Shem nodded quickly, fearfully. “Right, right—no harm done!”

Warian turned toward the exit. A few patrons gathered around Yasha. One crouched, saying, “Yasha? You still with us?”

Warian’s feet propelled him from the tavern before he could discover Yasha’s fate. He didn’t want to know, especially if… well, he didn’t want to know.

 

 

Warian Datharathi rode east down the trade road on a newly purchased and outfitted horse the stableman had called Majeed. He rode south, rather than north toward Delzimmer. He traveled toward the port city of Cathyr, where he could catch a courier ship up the coast all the way to the Golden Water. Then, on to Vaelan.

The answers to his questions lay in Vaelan.

Despite his past vows, the time had come to return to the family business. Datharathi Minerals stood for all the rules and family expectations he’d left behind when he’d fled five years ago. He didn’t have a head for business, or a desire to acquire one. All the scheming between businesses to get the absolute best price on every wooden nail; the constant worry about whether Datharathi Minerals could retain its high standing from year to year; the making of less-than-honest deals with other businesses, trade guilds, and private regulatory councils, in pursuit of the almighty coin … it all turned Warian’s stomach.

He had his own way of making a living—gambling. Well, he supposed that some folk might see a parallel. But everyone knew the risks when they sat down at a table for a game of chance. In business, the risks were mostly those raised by underhanded dealings.

Warian sighed and patted Majeed. He didn’t want to return home, but something terrifyingly strange had happened with his artificial arm, the arm that had been a gift from his family. The prosthesis was carved from crystal mined from a secret lode that Datharathi Minerals jealously guarded. The proprietary crystal had an affinity for taking enchantment. The family business had made a handsome profit by selling small quantities of the substance to powerful and rich nobles and merchants in Vaelan and beyond. To Warian’s knowledge, no piece of so-called Datharathi crystal had ever before exhibited as startling a transformation as what had happened to him in the tavern.

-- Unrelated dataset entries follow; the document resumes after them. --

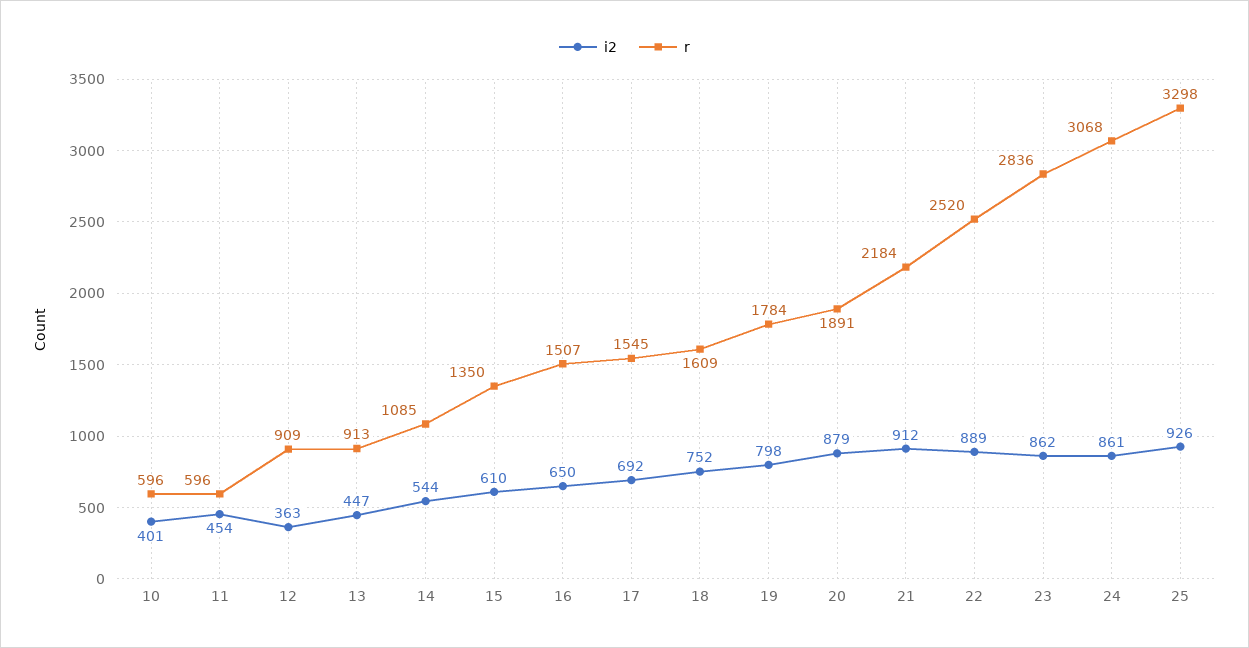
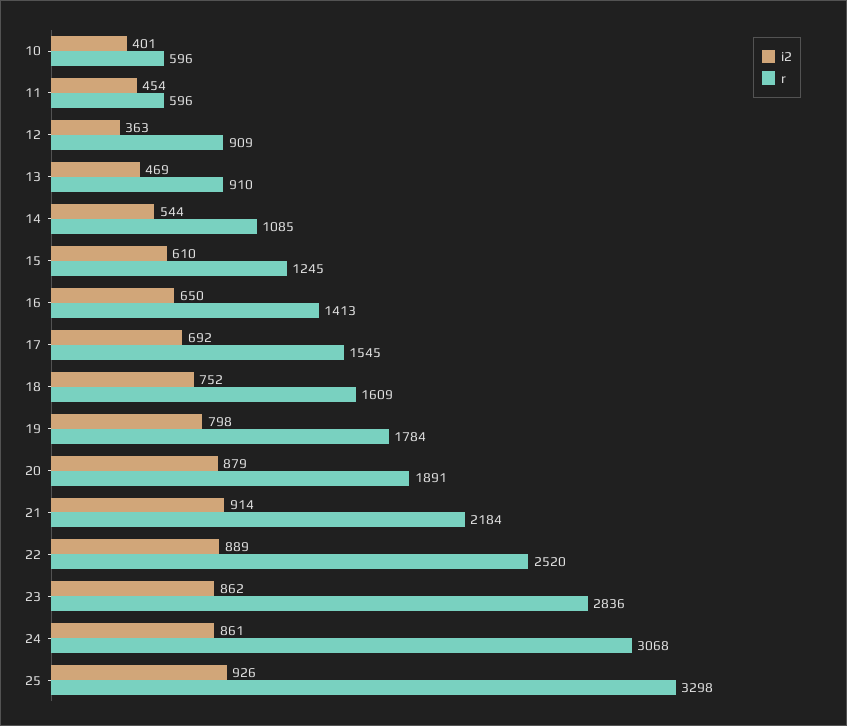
i2, 13: 447 -> 469
r, 13: 913 -> 910
r, 15: 1350 -> 1245
r, 16: 1507 -> 1413
i2, 21: 912 -> 914

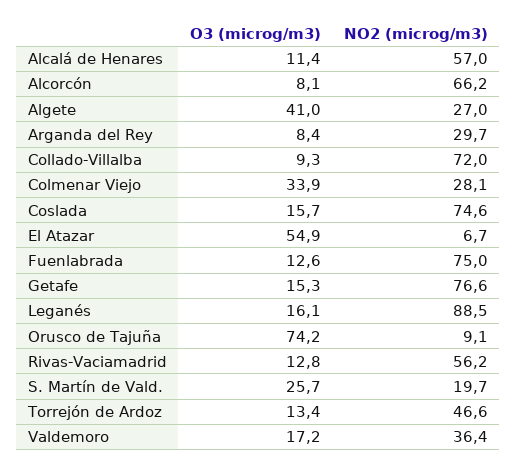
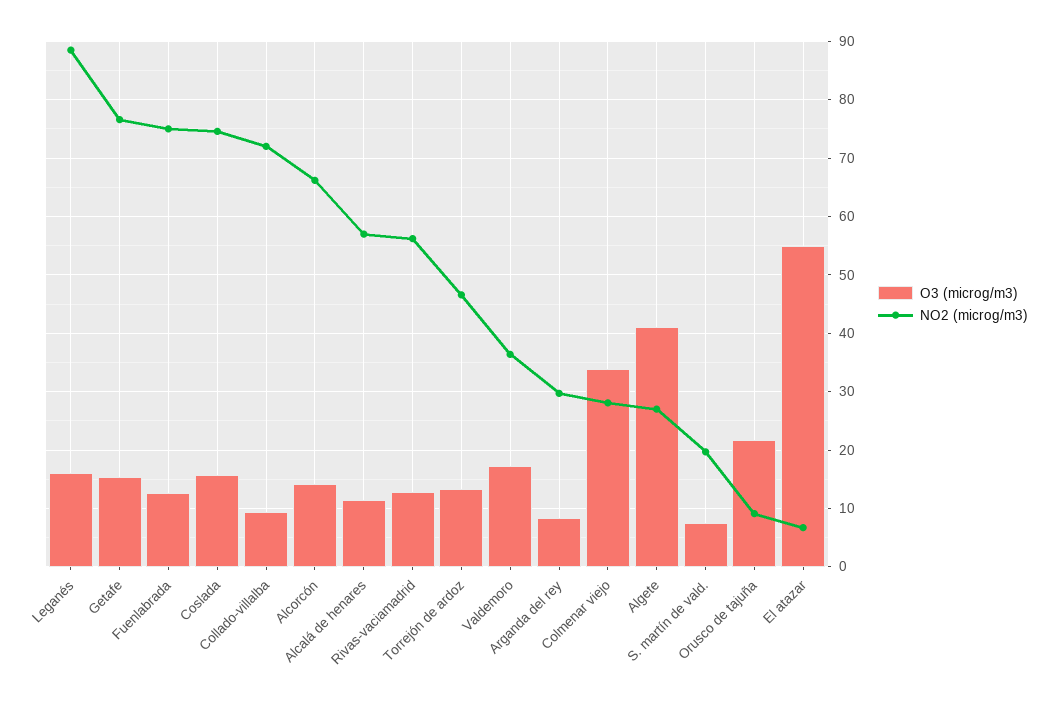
O3 (microg/m3), Alcorcón: 8.1 -> 14
O3 (microg/m3), Orusco de Tajuña: 74.2 -> 22
O3 (microg/m3), S. Martín de Vald.: 25.7 -> 8

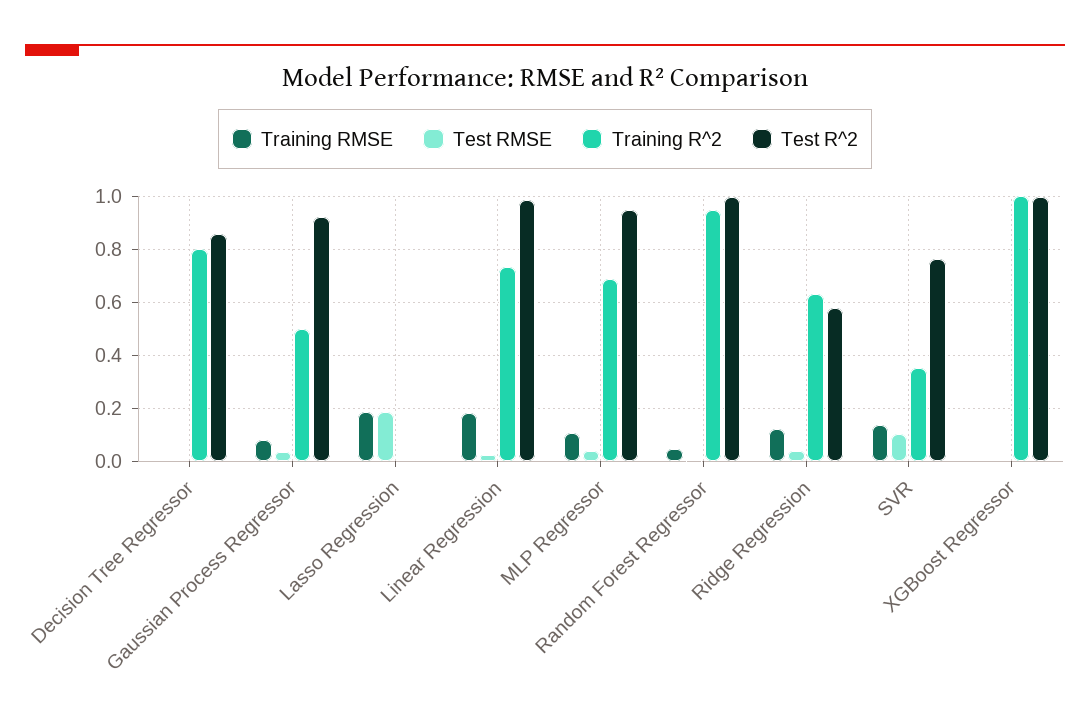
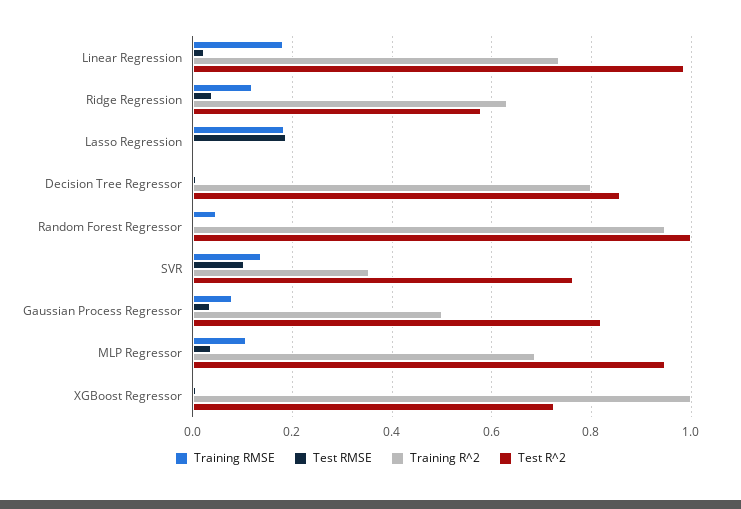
Test R^2, Gaussian Process Regressor: 0.925 -> 0.82
Test R^2, XGBoost Regressor: 1 -> 0.72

Warian sighed as he weighed his decision. After he had lost his arm in a rock fall while inspecting one of the family mines, his will to fly in the face of family demands temporarily crumbled. The trauma of losing a limb shattered his confidence. Against his better judgment, he allowed Grandfather Shaddon to give him an experimental prosthesis. To Warian’s surprise, the false limb, the first of its kind, served him well, almost as well as a real arm.